Pour y parvenir, inutile de s’en remettre à la caduque lutte des classes, puisque la nécessité écologique nous l’impose dès à présent. Reprendre l’idée d’un revenu universel égalitaire sans contrepartie d’un travail, couplé à la désuétude de toute possession matérielle de parade, produirait un déplacement du besoin de distinction en dehors de la sphère matérielle pour atteindre le comblement d’autres besoins, plus culturels et spirituels.
Recréer le sentiment de solidarité, essentiel pour parvenir à cette réorientation radicale de notre culture et de notre économie, suppose évidemment que les classes sociales disparaissent et soient, par de nouvelles règles économiques et sociales, empêchées de réapparaître.
Nous consommerons moins, la planète ira mieux, et nous serons moins frustrés par le manque de ce que nous n’avons pas.
Poursuivre le virage
La poursuite du virage pour atteindre la bonne direction conduit par mesure de sureté, à l’abandon du critère de réussite fourni par la possession et l’exhibition matérialistes, pour un autre, plus moral, qui va mettre en avant plutôt l’être que l’avoir.
Il s’agit de transformer le souci de la recherche de dominance par celle de la reconnaissance, qui est un autre moyen de distinction, mais qui déroute le jeu social de la compétition individuelle vers celui du don/contre-don, connu déjà par les sociétés ancestrales.
Une civilisation choisissant la réduction de la consommation matérielle verra par ailleurs s’ouvrir d’autres politiques et économies possibles.
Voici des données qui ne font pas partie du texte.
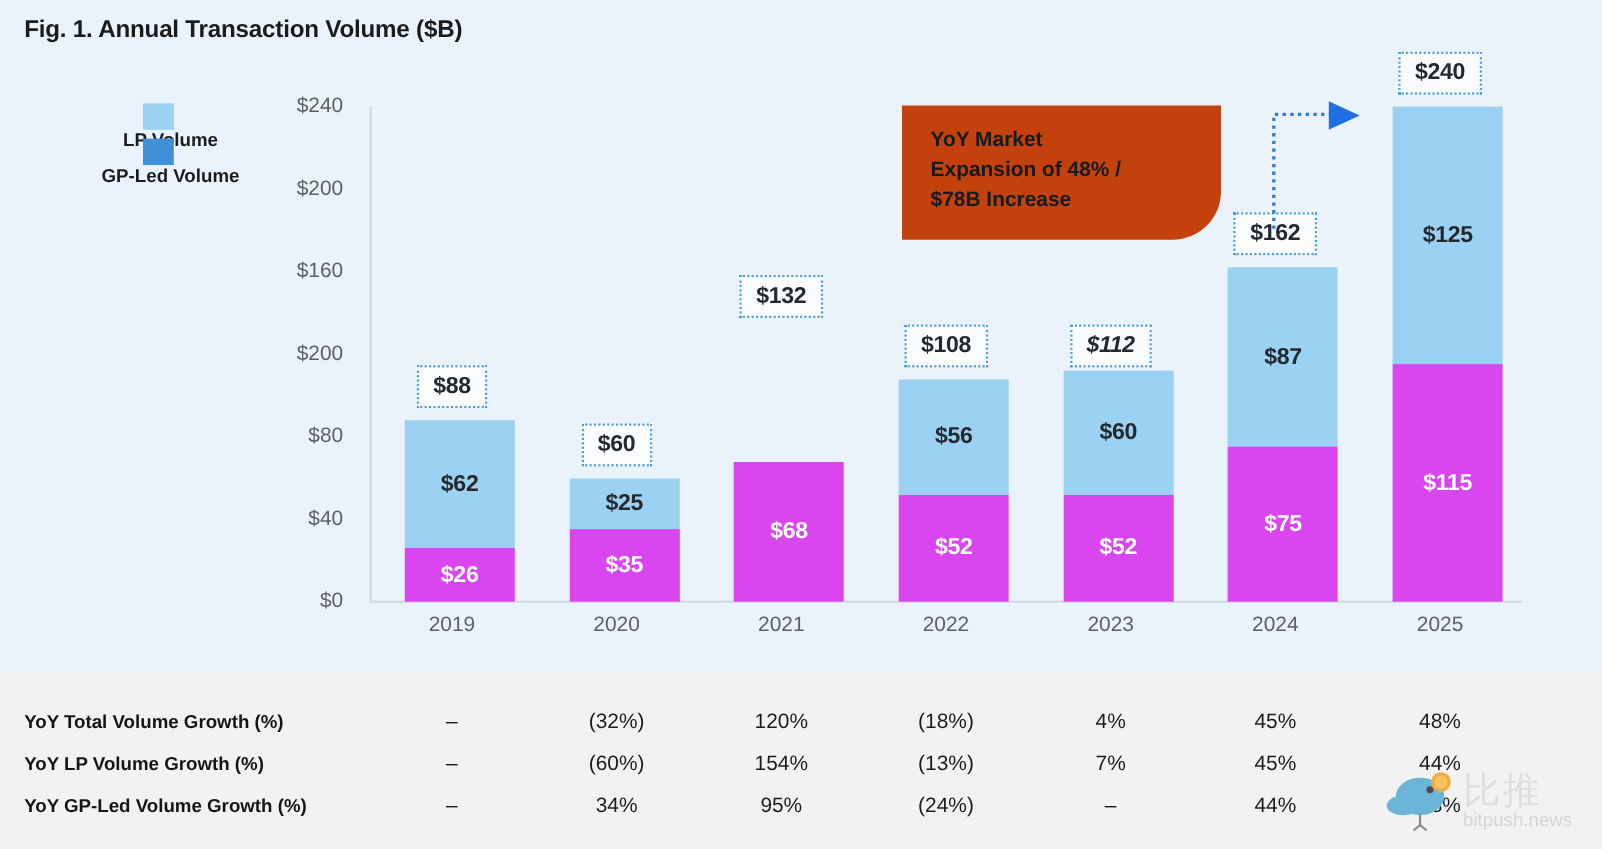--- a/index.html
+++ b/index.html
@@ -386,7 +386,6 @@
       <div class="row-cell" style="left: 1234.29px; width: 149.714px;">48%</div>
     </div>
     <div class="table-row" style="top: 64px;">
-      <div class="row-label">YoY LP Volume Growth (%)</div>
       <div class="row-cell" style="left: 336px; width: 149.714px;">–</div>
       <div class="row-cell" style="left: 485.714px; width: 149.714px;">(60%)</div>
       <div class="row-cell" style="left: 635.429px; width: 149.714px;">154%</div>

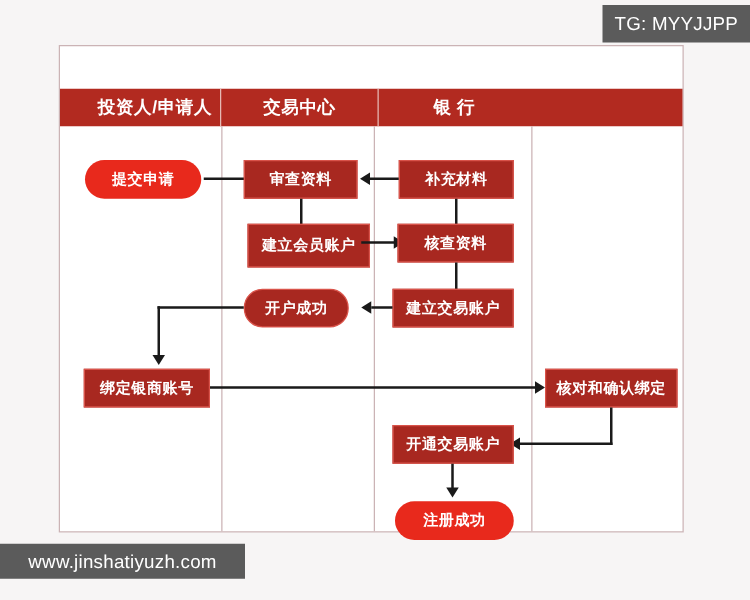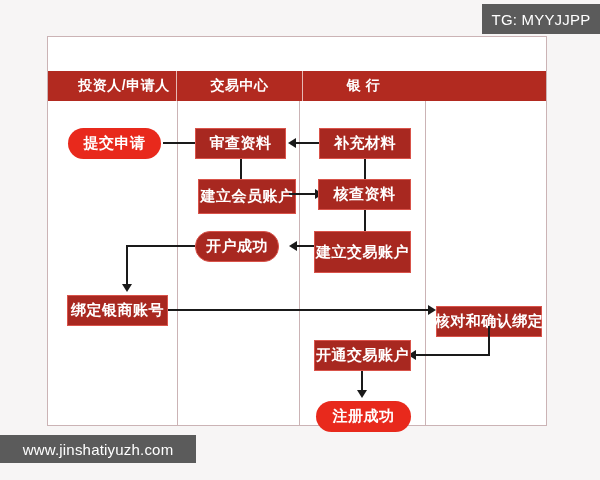--- a/index.html
+++ b/index.html
@@ -118,7 +118,7 @@
     background: #a82820;
     border: 1px solid #d9534a;
     color: #ffffff;
-    font-size: 15px;
+    font-size: 12px;
     font-weight: bold;
     display: flex;
     align-items: center;

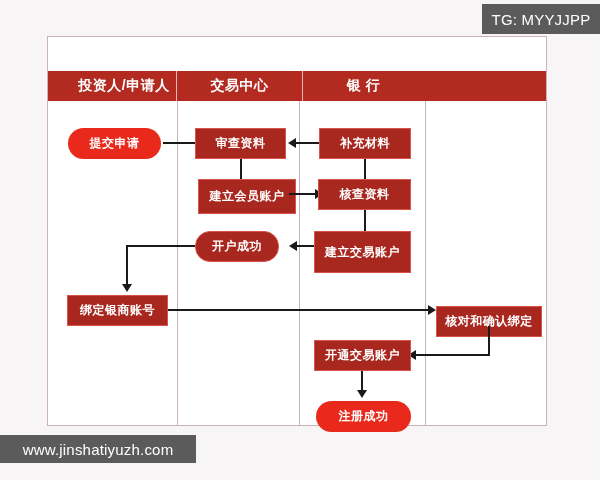--- a/index.html
+++ b/index.html
@@ -212,7 +212,7 @@
 
   <div class="node" style="left:147px; top:194px; width:84px; height:31px;border-radius:15px;">开户成功</div>
 
-  <div class="node" style="left:266px; top:194px; width:97px; height:42px;">建立交易账户</div>
+  <div class="node" style="left:266px; top:194px; width:97px; height:31px;">建立交易账户</div>
 
   <div class="ln lh" style="left:249px; top:208px; width:17px;"></div>
   <div class="arrow ar-left" style="left:241px; top:204px;"></div>

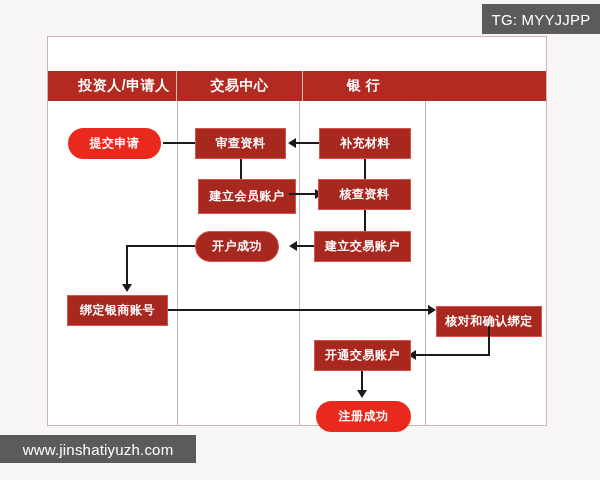--- a/index.html
+++ b/index.html
@@ -226,7 +226,7 @@
   <div class="ln lh" style="left:120px; top:272px; width:262px;"></div>
   <div class="arrow ar-right" style="left:380px; top:268px;"></div>
 
-  <div class="node" style="left:388px; top:258px; width:106px; height:31px;margin-top:11px;">核对和确认绑定</div>
+  <div class="node" style="left:388px; top:258px; width:106px; height:31px;">核对和确认绑定</div>
 
   <div class="ln lv" style="left:440px; top:289px; height:30px;"></div>
   <div class="ln lh" style="left:368px; top:317px; width:74px;"></div>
Elle pourra stimuler les activités humaines socialement utiles et à faible impact écologique. Santé, éducation, transports, habitats, énergie, agriculture sont autant de domaines où les besoins sociaux sont immenses et où l’innovation y est grandement nécessaire.
Plutôt que l’obsession de la production matérielle, il s’agit dès aujourd’hui de renouveler l’économie suivant la recherche de l’équilibre entre abondance frugale et accord environnemental.
C’est en responsabilisant tous les peuples du monde par l’application du communalisme et de la démocratie directe, que peuvent s’envisager les nouvelles règles sociales et économiques qui permettront désormais d’éviter tout dérapage désastreux envers la nature.
Hiérarchie sociale, démocratie représentative, propriétés et capitaux individuels, système bancaire, salariat, etc…, sont à mettre définitivement sur la touche.
[1] Hervé Kempf, Comment les riches détruisent la planète, éd. Seuil, 2007.
[2] Adam Smith, Théorie des sentiments moraux, éd. PUF.
[3] Thorstein Veblen, Théorie de la classe de loisir, éd. Gallimard.